PAGE EXCERPT »
[Start of Attachment]
Lincoln Memorial cents were minted for 50 years, 1959-2008. They can be collected in top condition, as proofs and for the variety lover, Memorial cents can prove to be a new challenge.
Frank Gasparro designed the Lincoln Memorial reverse; his initials appear on the right side of the building. Fans of beautiful coin designs did not like it all that much and claimed the Memorial looked more like a trolley car. The first Lincoln Memorial cents were struck in 1959 on the 150th anniversary of Abraham Lincoln’s birth. Look carefully – Lincoln is on both sides of this coin. The famous statue of Lincoln in the Memorial can be seen within the pillars of the building.
The following year, a popular variety appeared, that sent collectors searching. The large- and small-date cents of 1960 are easily discerned by the naked eye. The large date is more common. Large- and small-date cents were also issued in proof sets, with the small date the scarcer variety, selling for about 10 times as much as a large date.
Large- and small-date varieties also exist for the 1970-S, 1982-P and 1982-D. While not as popular as the 1960 cents, the differences are there for an observant collector to find.
[End of Attachment]
TASK SET »
A – In the Lincoln cent excerpt, who designed the Lincoln Memorial reverse?
B – Please retype the part of the Lincoln cent excerpt between "Lincoln Memorial cents were minted" and "a new challenge.", inclusive.
C – Which coin issues does the Lincoln cent excerpt say come in both large-date and small-date varieties? List each one.

Images with bounding boxes
[Start of Attachment]
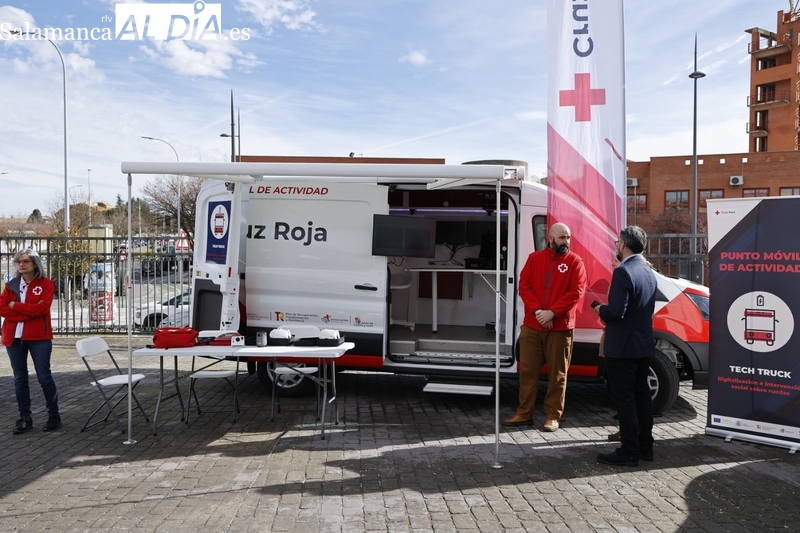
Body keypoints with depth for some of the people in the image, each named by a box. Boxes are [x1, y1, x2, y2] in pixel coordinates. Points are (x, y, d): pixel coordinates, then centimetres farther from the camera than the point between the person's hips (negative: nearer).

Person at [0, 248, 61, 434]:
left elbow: (42, 307, -14)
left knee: (44, 376, 0)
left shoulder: (46, 284, -1)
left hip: (39, 337, -4)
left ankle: (54, 415, 11)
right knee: (20, 379, 8)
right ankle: (25, 418, 16)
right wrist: (28, 313, -13)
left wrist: (16, 306, -9)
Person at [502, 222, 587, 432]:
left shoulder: (575, 262, 0)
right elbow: (524, 286, 2)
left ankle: (553, 416, 16)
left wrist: (552, 312, -17)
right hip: (531, 326, 3)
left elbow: (576, 292, -9)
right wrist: (537, 310, -12)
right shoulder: (534, 258, 8)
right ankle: (524, 414, 18)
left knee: (557, 374, 5)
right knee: (528, 371, 8)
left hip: (560, 328, -2)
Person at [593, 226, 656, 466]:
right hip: (644, 343, 9)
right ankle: (645, 446, 24)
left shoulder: (623, 271, -20)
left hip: (622, 346, -9)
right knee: (641, 394, 16)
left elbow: (616, 311, -26)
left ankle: (629, 451, 4)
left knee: (624, 398, -2)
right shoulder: (648, 272, 10)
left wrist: (600, 310, -6)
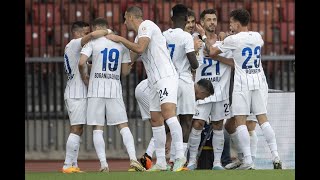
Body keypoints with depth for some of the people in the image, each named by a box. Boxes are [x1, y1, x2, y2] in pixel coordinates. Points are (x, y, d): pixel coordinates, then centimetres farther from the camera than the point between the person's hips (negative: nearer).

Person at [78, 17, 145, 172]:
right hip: (115, 89, 2)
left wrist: (84, 77, 6)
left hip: (96, 89, -2)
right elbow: (125, 72, 11)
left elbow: (81, 63, -12)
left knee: (98, 129, 2)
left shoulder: (92, 42, 0)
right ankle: (133, 158, -12)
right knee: (123, 126, 4)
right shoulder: (121, 44, 10)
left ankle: (103, 164, -6)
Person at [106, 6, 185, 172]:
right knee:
[End of Attachment]
ANSWERS BELOW »
A – Frank Gasparro

B –
Lincoln Memorial cents were minted for 50 years, 1959-2008. They can be collected in top condition, as proofs and for the variety lover, Memorial cents can prove to be a new challenge.

C – 1960, 1970-S, 1982-P, 1982-D